<2643> 余聞、余話 「ホオジロ」
そうじゃあない 滑稽と見なすべきじゃあない
この世のことは 生きるということは
みんな懸命 みんな真剣なんだ
ぼくたちが目撃し 経験していることは
そういうところの 光景なんだ
懸命な生の 真剣な姿の 様々
そう 笑えるようで 笑えない
つまりは みんな そういうことなんだ
懸命な鳥たちの 羽ばたきのように
だから 笑ってはいけない
ましてや 嘲笑なんてことは
もってのほかで 心しなくてはならない
この間、奈良県営馬見丘陵公園の梅林近くに建てられている「大和の礎」と称される奈良県の戦没者慰霊碑のモニュメントに春の使者とも言えるホオジロが来てピカピカに磨かれたそのステンレス製の鏡になった側面に向かって激しく攻撃的な行動を取っているのに出くわした。
よく見ると、それはオスで、目元の斑が黒く、すぐ近くの草地に目元の斑が濃い褐色のメスがいた。オスはモニュメントに映った自分をテリトリーに侵入して来た別のオスと勘違いしている様子で、その鏡の自分に向かって暫く攻撃的行動を取った後、モニュメントの天辺に移動して止まり、そこで縄張りを主張するごとく鳴いて、二十メートルほど離れたモミジの枝に移り、そこで一休みするという行動パターンを見せていた。
鳴き声はあの高らかな囀りではなかったが、自分を主張しているように見えた。そして、ときに草地に下りてメスの後を追い、また、少し時をおいてモニュメントに引き返し、鏡になった側面に映る自分の姿に向かって攻撃を加えるという行動を何回か繰り返した。
こうしたオスの行動はほかの野鳥にもあるようで、車のサイドミラーなんかでも見られるという。これは繁殖期に示される行動であろう。オスが行うもので、メスには見られないようである。それにしてもメスに思いを馳せ、縄張りを主張するオスには涙ぐましいまでの行動であると思える。
オスには鏡に映る自分がものすごい勢いで向かって来るように感じられるのではなかろうか。それは自分自身の興奮度に比例するもので、懸命になればなるほどその錯覚の姿は激しさを増すことになる。戦没者慰霊碑のモニュメントという場所柄にもより、何か、その光景には教訓的なところが、感じられた。
よく見ていると、オスにはものすごい形相になっているが、決して負けることはないように見え、その攻撃的な行動はむしろ楽しむ風にも見えるところがあった。だが、決して勝つことのない幻に向かっているのも確かで、鏡のそこにはその事実が潜んでいる。これをして幻想ということが言えるのであろうが、しかし、自分のテリトリーを守り、メスを獲得して自らの子孫を繁栄に導くというオスの生来の意欲が見られ、涙ぐましいまでの努力が秘められているところが感じられた。

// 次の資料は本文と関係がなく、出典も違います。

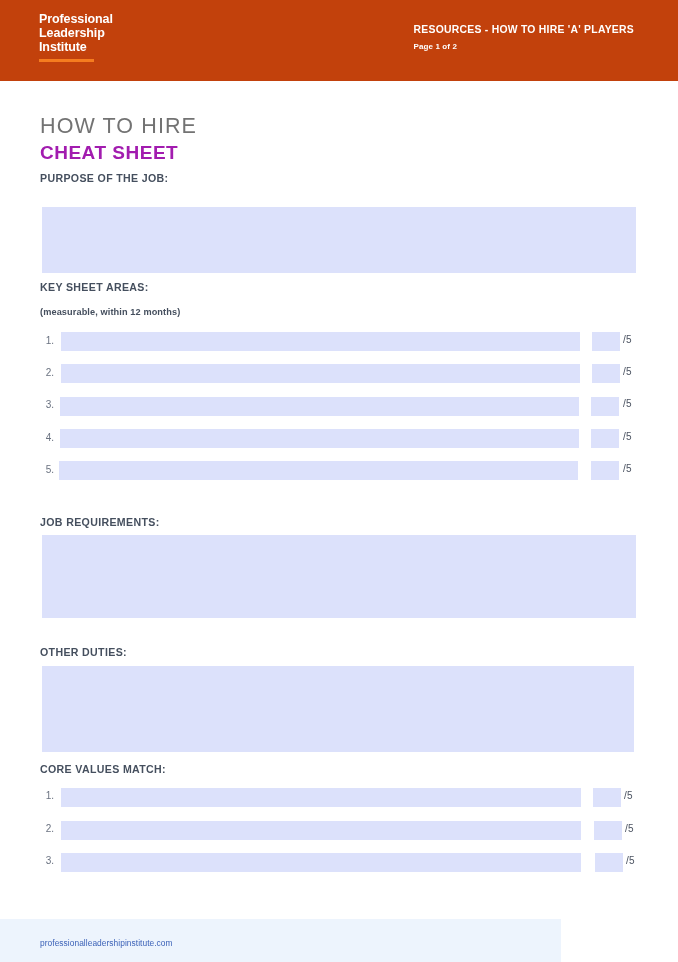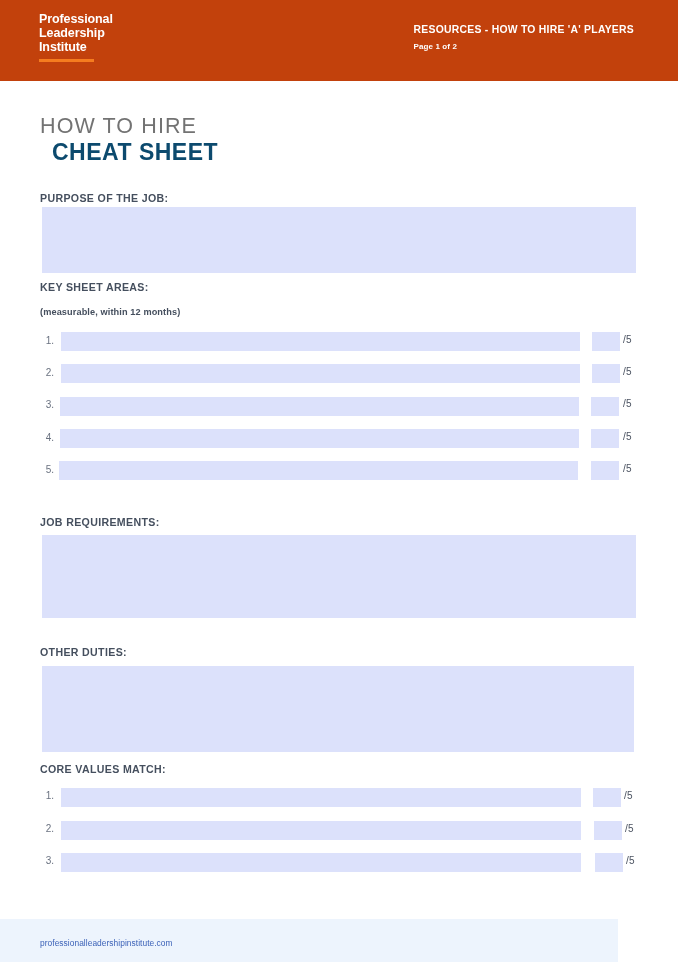--- a/index.html
+++ b/index.html
@@ -94,14 +94,13 @@
     white-space: nowrap;
   }
   .doc-title-bold {
-    font-size: 23px;
-    font-weight: bold;
-    color: #0c4a6e;
+    font-size: 19px;
+    font-weight: bold;
+    color: #a21caf;
     letter-spacing: 0.5px;
     line-height: 25px;
     margin-top: 1px;
     white-space: nowrap;
-    margin-left: 12px;
   }
 
   .section-label {

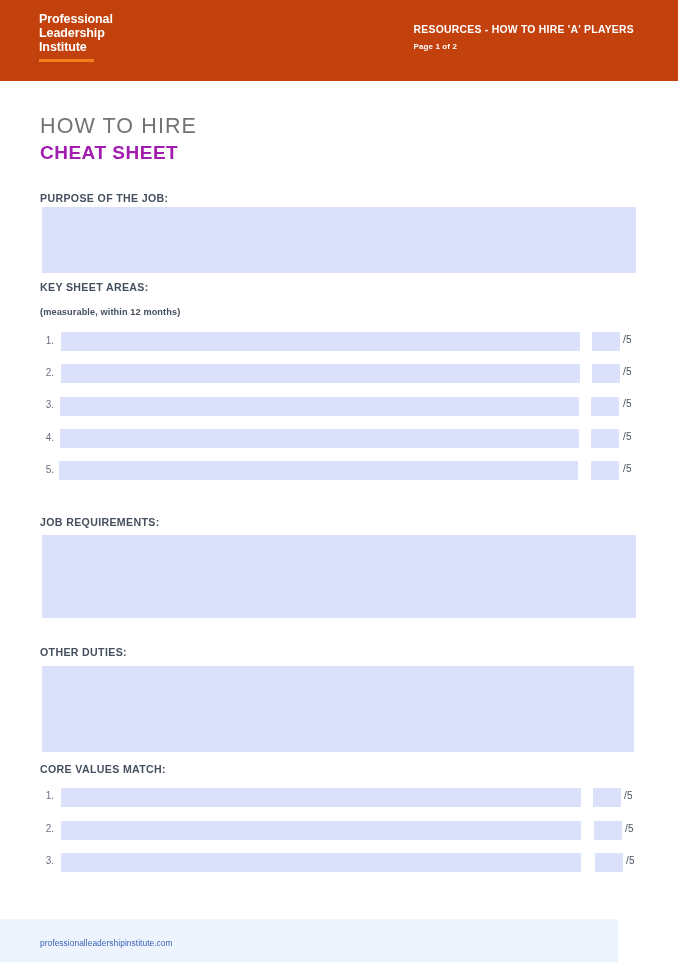--- a/index.html
+++ b/index.html
@@ -201,7 +201,7 @@
       <div class="doc-title-bold">CHEAT SHEET</div>
     </div>
 
-    <div class="section-label" style="top:111px;">PURPOSE OF THE JOB:</div>
+    <div class="section-label" style="top:91px;">PURPOSE OF THE JOB:</div>
     <div class="fill-box" style="left:42px; top:126px; width:594px; height:66px;"></div>
 
     <div class="section-label" style="top:200px;">KEY SHEET AREAS:</div>

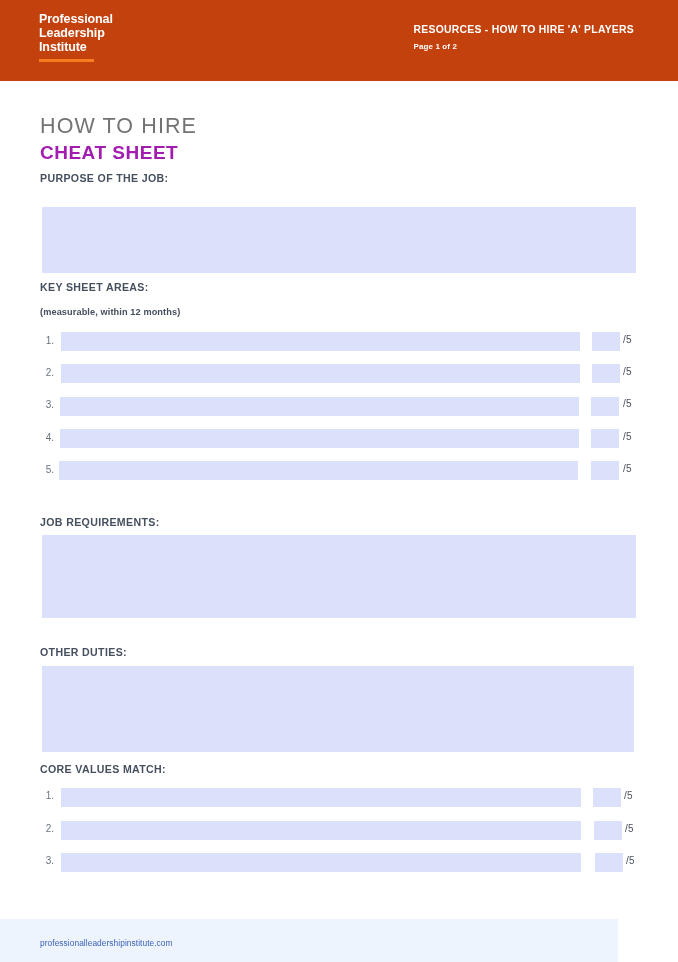--- a/index.html
+++ b/index.html
@@ -159,7 +159,7 @@
     position: absolute;
     left: 0;
     top: 919px;
-    width: 618px;
+    width: 561px;
     height: 43px;
     background: #edf4fd;
   }

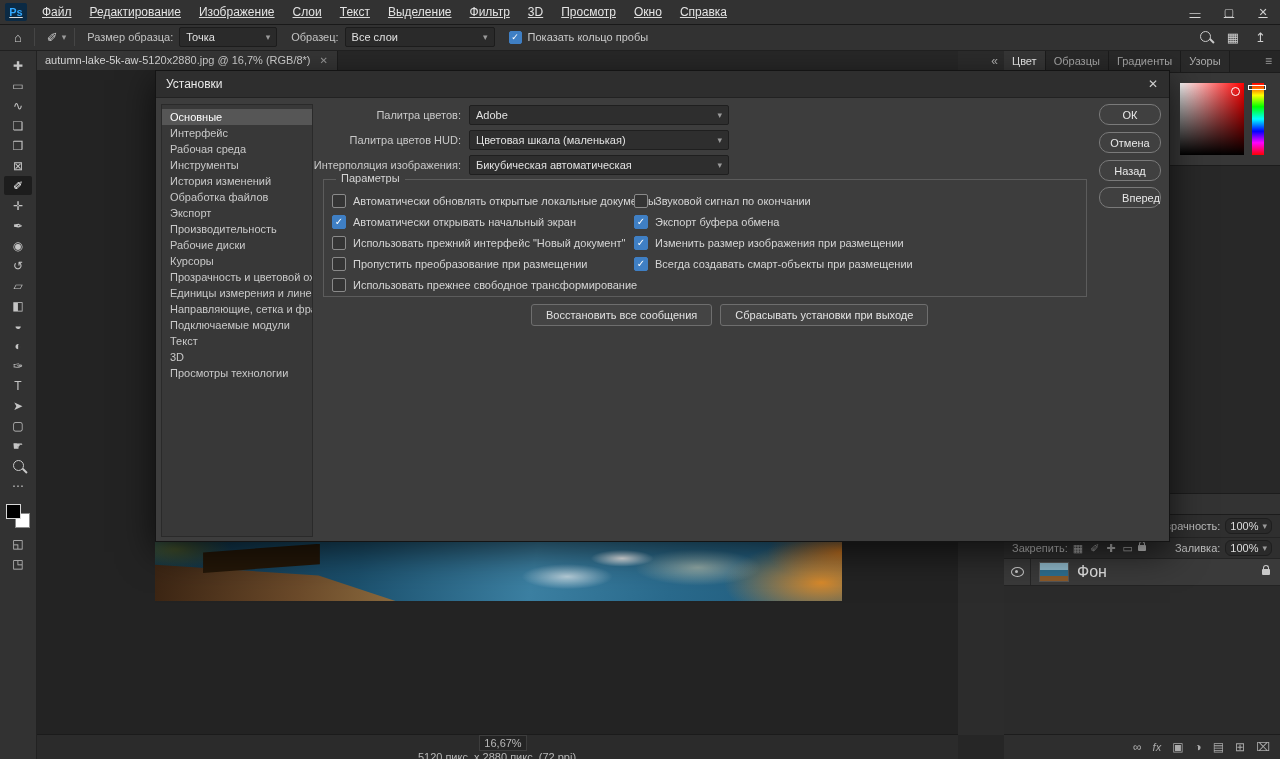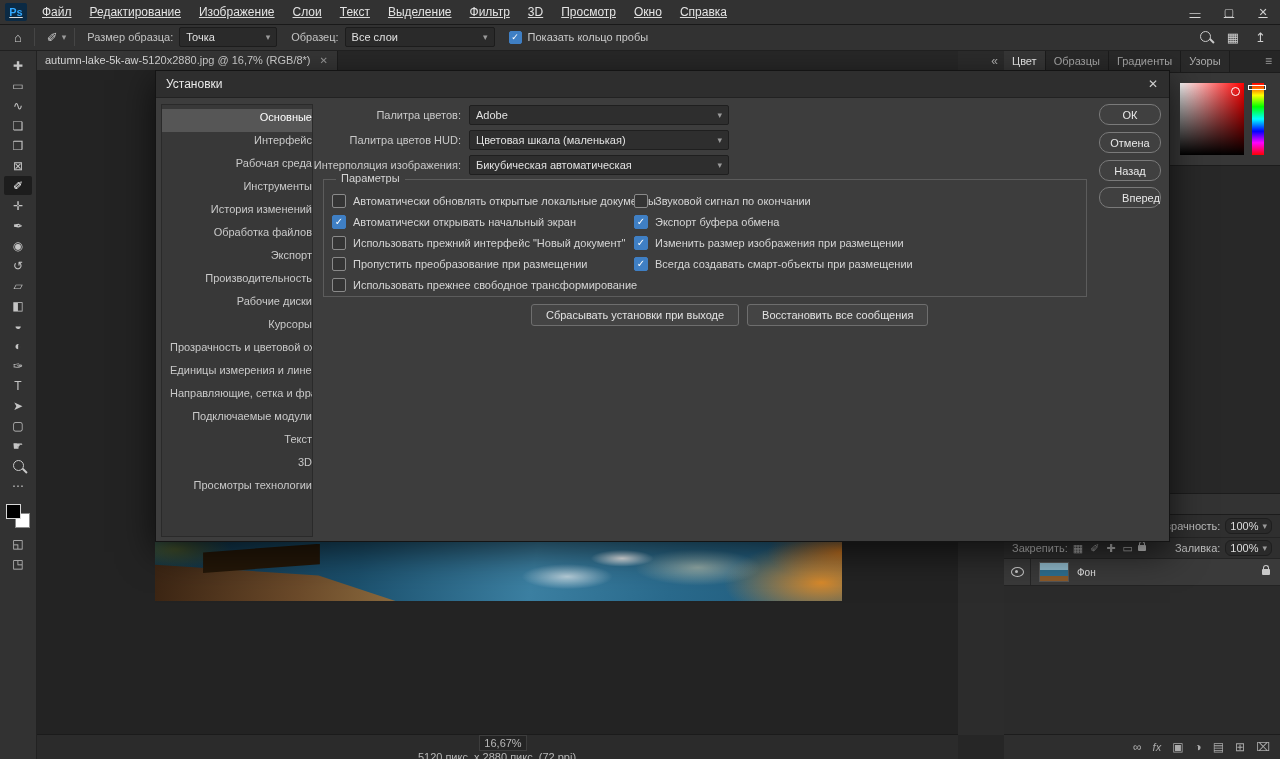--- a/index.html
+++ b/index.html
@@ -115,7 +115,7 @@
              padding-left:10px;font-size:12px;color:#e8e8e8;}
   .dlg-close{margin-left:auto;width:32px;height:26px;display:flex;align-items:center;justify-content:center;color:#cfcfcf;font-size:12px;}
   .dlg-sidebar{position:absolute;left:5px;top:33px;width:150px;bottom:4px;background:#383838;border:1px solid #2a2a2a;padding-top:4px;overflow:hidden;}
-  .dlg-side-item{height:23px;line-height:16px;padding-left:8px;font-size:11px;color:#c9c9c9;white-space:nowrap;text-align:right;}
+  .dlg-side-item{height:16px;line-height:16px;padding-left:8px;font-size:11px;color:#c9c9c9;white-space:nowrap;}
   .dlg-side-item.selected{background:#565656;color:#fff;}
   .dlg-fields{position:absolute;left:0;top:34px;right:0;}
   .f-row{display:flex;align-items:center;margin-bottom:5px;}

その姿には戦争の犠牲になった勇者の心持ちに何か共通するところがあり、それが撮影に当たりながら思われた。あの懸命なオスのメスに対するアピールはきっと成功したに違いない。そう思わずにはいられない光景ではあった。
写真上段は鏡になったモニュメントの側面に映る自分の姿に向かって攻撃を仕掛けるオス(左)とモニュメントの先端でメスにアピールするオス(右)。写真下段はメスの後について歩くオス。